After my daughter’s death in June, my responsibilities increased — her three young children live with us now — but some days it’s difficult to crawl out of bed. I should wear a sign around my neck that says, “Don’t expect too much from me. I’ll only disappoint.” Thankfully, three of our adult children also live at home now, so we outnumber the little guys.
Grief drains me. It delays my responses like an engine that won’t shift out of first gear. I can take forty-five minutes to eat a bowl of yogurt. Deadlines fly by. My life is on hold. People are waiting for me. I am waiting for me. The inability to concentrate and achieve the goals I’d hoped to crush this year rubs salt in wounds that won’t heal.
I’m slogging through molasses.
I belong to a writing website where one of my favorite features is the ability to submit 250 words each week on a theme and receive feedback from other writers. Yet I can’t seem to focus on the excerpts of other people’s work and provide helpful observations (it’s hard enough to focus on my own writing), so I’ve quit participating.
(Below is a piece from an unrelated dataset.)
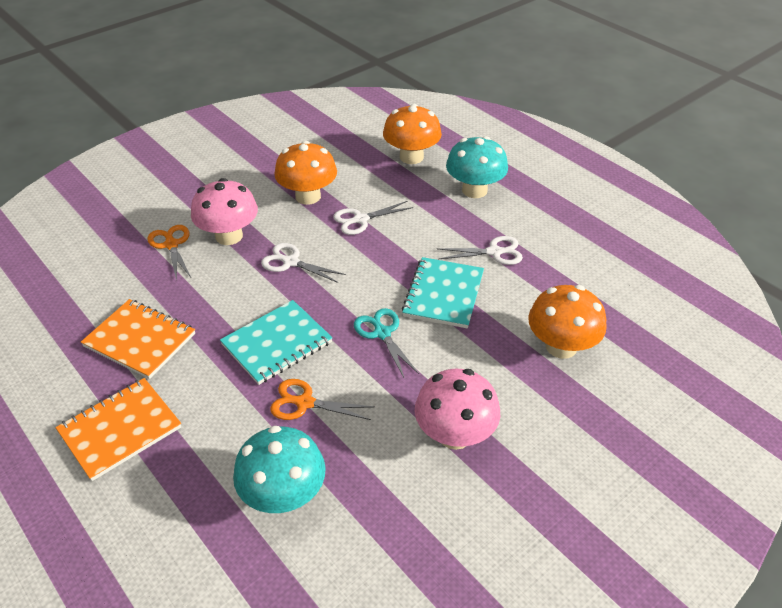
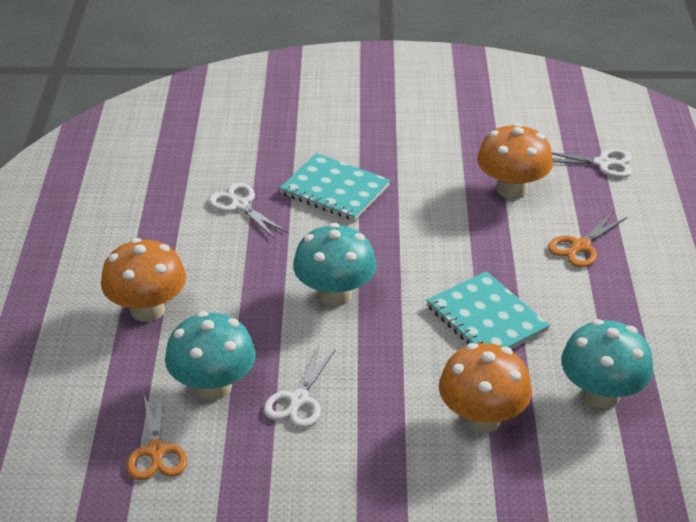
orange notebook: 2 -> 0
pink mushroom: 2 -> 0
turquoise mushroom: 2 -> 3
turquoise scissors: 1 -> 0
Tragedy has severed the continuity of my life; it canceled my routines and stole the things that brought me joy. I don’t recognize this until I notice the book I forgot I was reading, or remember the recipe I forgot I’d been making each week, or someone mentions the TV series I forgot we’d been watching.
So I’m looking for reminders of what made me, me.
In a professional manuscript assessment, the editor challenged me to think about the unique insight one of my characters might have as a cameraman who sees the bigger picture, through particular angles, and knows where to focus. What might he see that others miss? This resonated with me. So, in my latest draft, I’ve leaned into my knowledge of photography to write this character.
It awakened a part of me that had been dormant. I had pulled my camera out only twice since my accident. It felt even heavier than before.
But recently, after weeks of rainfall, quirky red mushrooms sprouted up in our backyard, and I had an itch to photograph them with my macro lens. I’ve owned it for years, but it always kicks my butt. The extremely close-up, detailed images have a large magnification and a shallow depth of field. When I download them, I often find one sharp speck and everything else is blurred out.
Despite the losses, I’ve gained a stillness in body and spirit conducive to wielding that perplexing lens. I took nine photos and deleted only one. It felt exceptionally satisfying.
I often question our physical, financial, and emotional ability to navigate this new, upside-down life, and fear takes root. I have to lean on my favorite verse, 2 Timothy 1:7 (KJV): “For God hath not given us the spirit of fear; but of power, and of love, and of a sound mind.”
Most days, I’ve got nothing. A friend invited me to a Braves game, and during our conversation, I realized how many of my sentences included the phrase, “I was having a bad day.”
Like Moses in the battle with the Amalekites, my hands are heavy. As Aaron and Hur lifted Moses’s arms when he couldn’t, Jesus supports me. It’s the only way I’ll prevail.
Thankfully, Jesus is everything I need, and He’s got my back; He’s in my corner.
He hasn’t forgotten who I am, because He knows I am His.
So if you’re slogging through molasses too, feeling hollow, exhausted, or like you have nothing left to give, hear this: God hasn’t forgotten you either.
He sees the pieces of you that feel broken or blurred, the tiny specks that matter most, and He is holding them. Lean on Him. Let Him lift your arms when you can’t. Even on the days you’ve got nothing to give, God is working.
He hasn’t forgotten who you are, and He will carry you through, one small, steady step at a time.